A história da carroceira que invadiu casa em bairro nobre e virou filme
Elismaura dos Santos é mãe de sete filhos e ouve queixas por obstrução da calçada com material reciclável; prefeitura a chamou de "acumuladora compulsiva"
A ocupação de uma casa na Rua Gararu, na Vila Nova Conceição, chama atenção pela grande quantidade de materiais e objetos velhos espalhados pela calçada e por parte da estreita via. Há dois anos, após inúmeras reclamações de vizinhos, a prefeitura entrou com uma ação na Justiça contra a moradora do local, a carroceira Elismaura Pereira dos Santos, 45, que vive no imóvel faz mais de vinte anos com cinco de seus sete filhos. A história dela foi contada na reportagem de capa da Vejinha desta semana.

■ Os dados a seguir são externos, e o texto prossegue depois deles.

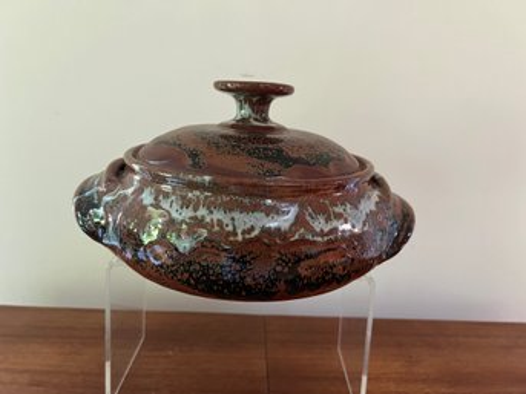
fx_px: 395
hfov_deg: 67.3
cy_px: 197
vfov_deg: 53.0
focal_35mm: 26
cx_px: 263
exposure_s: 1/60
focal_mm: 5.7
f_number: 1.5
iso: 400
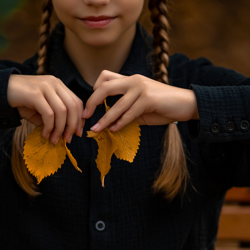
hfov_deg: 6.3
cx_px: 103
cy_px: 208
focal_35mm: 277
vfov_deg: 6.3
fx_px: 2263
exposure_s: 1/640
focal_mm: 105
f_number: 1.6
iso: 160
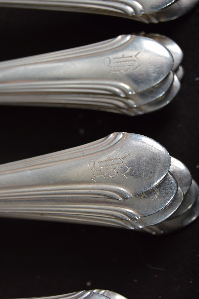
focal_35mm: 78
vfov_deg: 26.0
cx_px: 100
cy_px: 150
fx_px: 648
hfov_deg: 17.5
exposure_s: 1/160
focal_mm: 52
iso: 100
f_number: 7.1
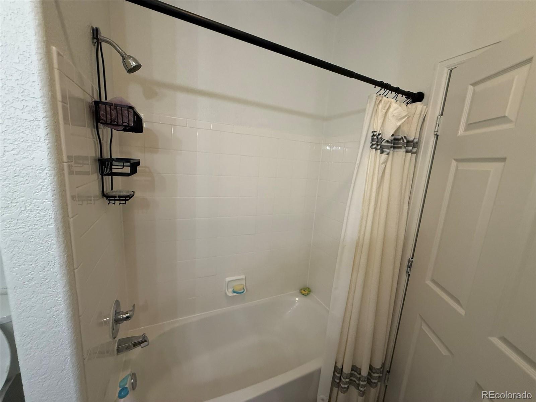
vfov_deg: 85.7
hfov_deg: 102.1
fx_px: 217
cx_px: 268
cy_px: 201
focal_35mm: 14
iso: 250
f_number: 2.2
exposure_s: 1/120
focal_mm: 2.22
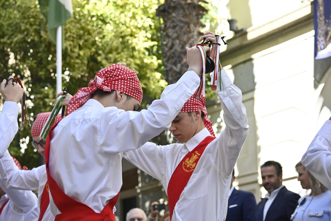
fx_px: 938
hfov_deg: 20.0
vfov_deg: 13.4
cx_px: 166
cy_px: 110
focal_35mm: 102
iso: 400
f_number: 5.6
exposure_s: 1/400
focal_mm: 68
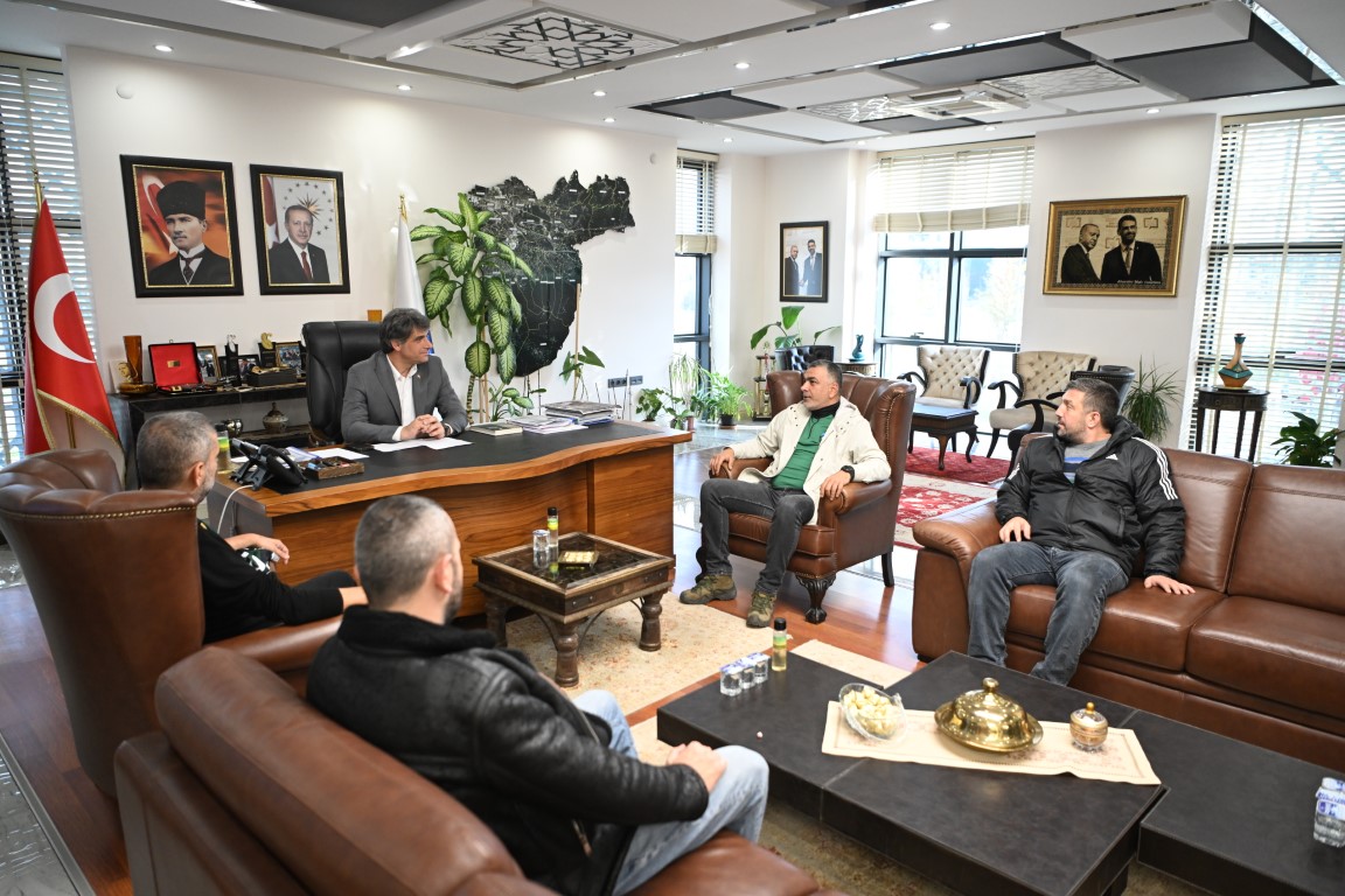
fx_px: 897
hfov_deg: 73.7
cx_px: 672
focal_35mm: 24
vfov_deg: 53.1
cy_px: 448
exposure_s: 1/200
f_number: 2.8
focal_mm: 24
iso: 1600
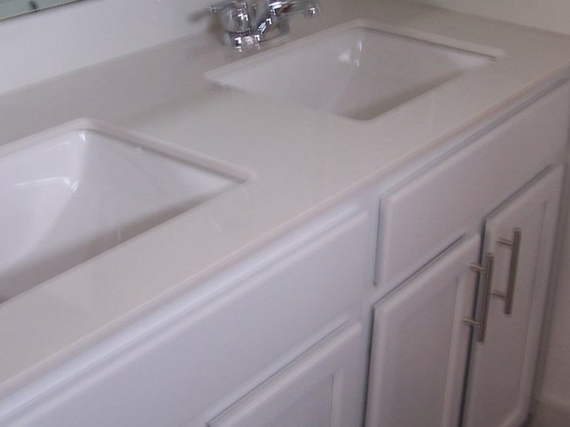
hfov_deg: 30.2
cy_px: 131
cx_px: 326
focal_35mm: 64
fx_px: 1054
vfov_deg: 22.8
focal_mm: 6.3
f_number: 2.8
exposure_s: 1/8
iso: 80
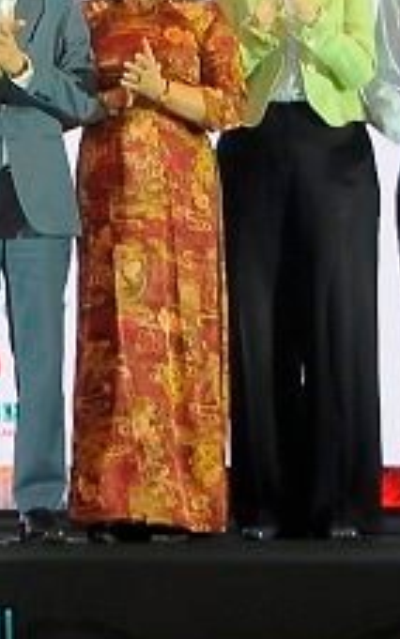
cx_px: 37
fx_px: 3382
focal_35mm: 194
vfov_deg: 10.7
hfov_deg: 6.8
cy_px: -27
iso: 800
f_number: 5
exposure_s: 1/80
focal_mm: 36
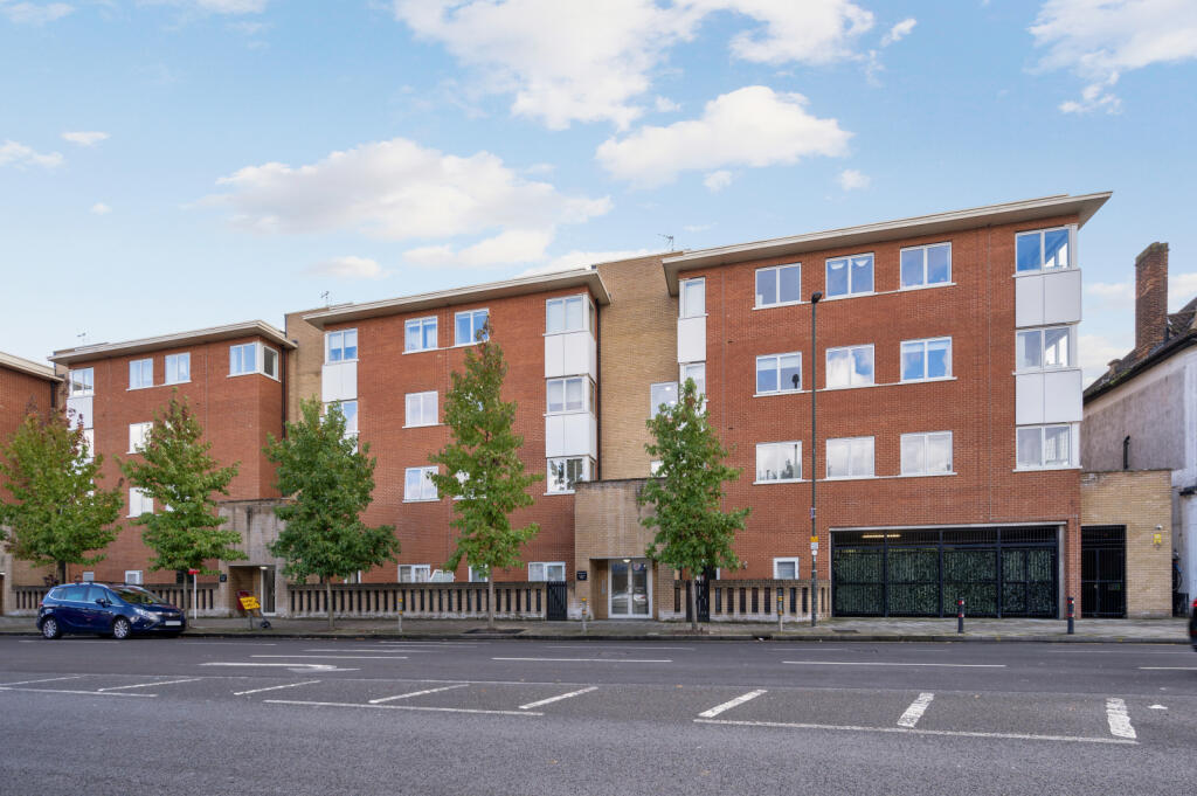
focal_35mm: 14
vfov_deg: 81.1
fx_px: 465
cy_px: 398
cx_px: 598
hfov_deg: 104.3
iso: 200
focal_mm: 14
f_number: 8
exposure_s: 1/100
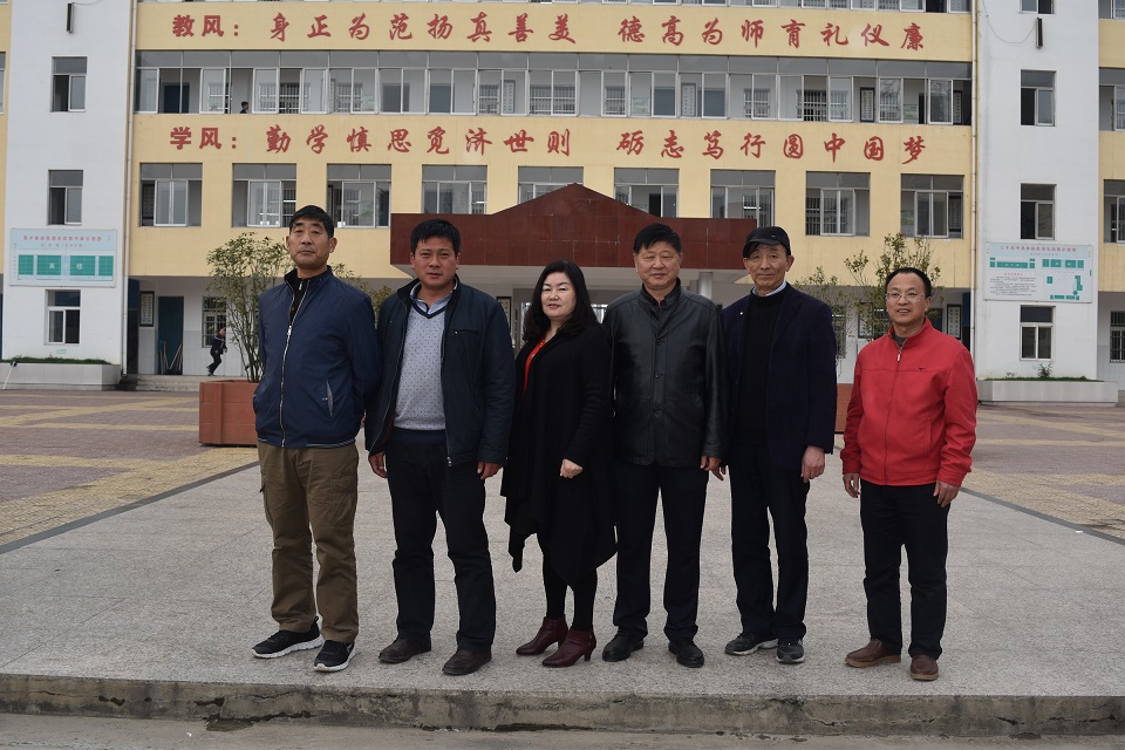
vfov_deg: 40.0
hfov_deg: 57.2
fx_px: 1031
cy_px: 375
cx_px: 562
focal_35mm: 33
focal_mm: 22
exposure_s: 1/160
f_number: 6.3
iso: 100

Como só pode atuar da porta para fora, a gestão municipal pediu autorização ao juiz para limpar o imóvel, pois havia indícios de que a mulher fosse uma acumuladora compulsiva de lixo. “Em uma visita foi possível observar o agravamento da situação de acúmulo e a ausência de crítica da senhora Elismaura quanto à exposição de sua família ao contato com aqueles materiais”, escreveu a prefeitura à época.
“Não sou acumuladora coisa nenhuma. Faço o meu trabalho, meus filhos me ajudam e estão todos na escola. Inclusive um que tem necessidades especiais me auxilia graças a uma bicicleta adaptada”, diz a catadora, cuja história virou filme. Dirigido pelo editor de vídeo Gustavo Pera, o curta-metragem Carroça 21 ficou pronto há dois anos e foi exibido em festivais no Brasil e em países como França, Alemanha e Estados Unidos. “A ideia era fazer um documentário jornalístico, mas produzimos algo mais pessoal. Mergulhamos na vida particular da Elismaura, sua relação com a cidade, com seus filhos, dos filhos com a sociedade. É uma trajetória fantástica”, afirma Pera.
A expectativa é continuar com as exibições em centros culturais e espaços periféricos da capital. O numeral que completa o nome do filme é uma alusão ao século atual. Hoje, Maura, como é conhecida, pega materiais reciclados via aplicativo Cataki. “Sou uma catadora do século 21. Cresci na rua, sou uma menina de rua, mas eu reciclo vidas. Graças ao trabalho de pessoas como eu, os nossos filhos vão poder respirar um ar mais limpo. Quem me julga é porque não conhece minha história.”. Os próximos objetivos da catadora-artista são terminar um curso de teatro e resolver a questão legal da casa (ela pretende ingressar com uma ação de usucapião, mas afirma: “Não tenho dinheiro para pagar advogado”).
Outra meta é encontrar um local para poder separar os materiais que coleta e desobstruir a calçada. “Preciso de um espaço para trabalhar. Poderia ser debaixo de uma ponte, sem atrapalhar ninguém. Faria até um jardinzinho e uma ala para ensinar as pessoas a reciclar. Não é porque eu não tenho estudo que não sou inteligente”, argumenta. No dia em que conversou com a Vejinha, em 18 de fevereiro, ela havia faturado 50 reais com seu trabalho. “Com mais 50 reais de ontem, juntamos 100 e compramos um botijão de gás, que havia acabado na semana passada.”
Publicado em VEJA SÃO PAULO de 4 de março de 2020, edição nº 2676.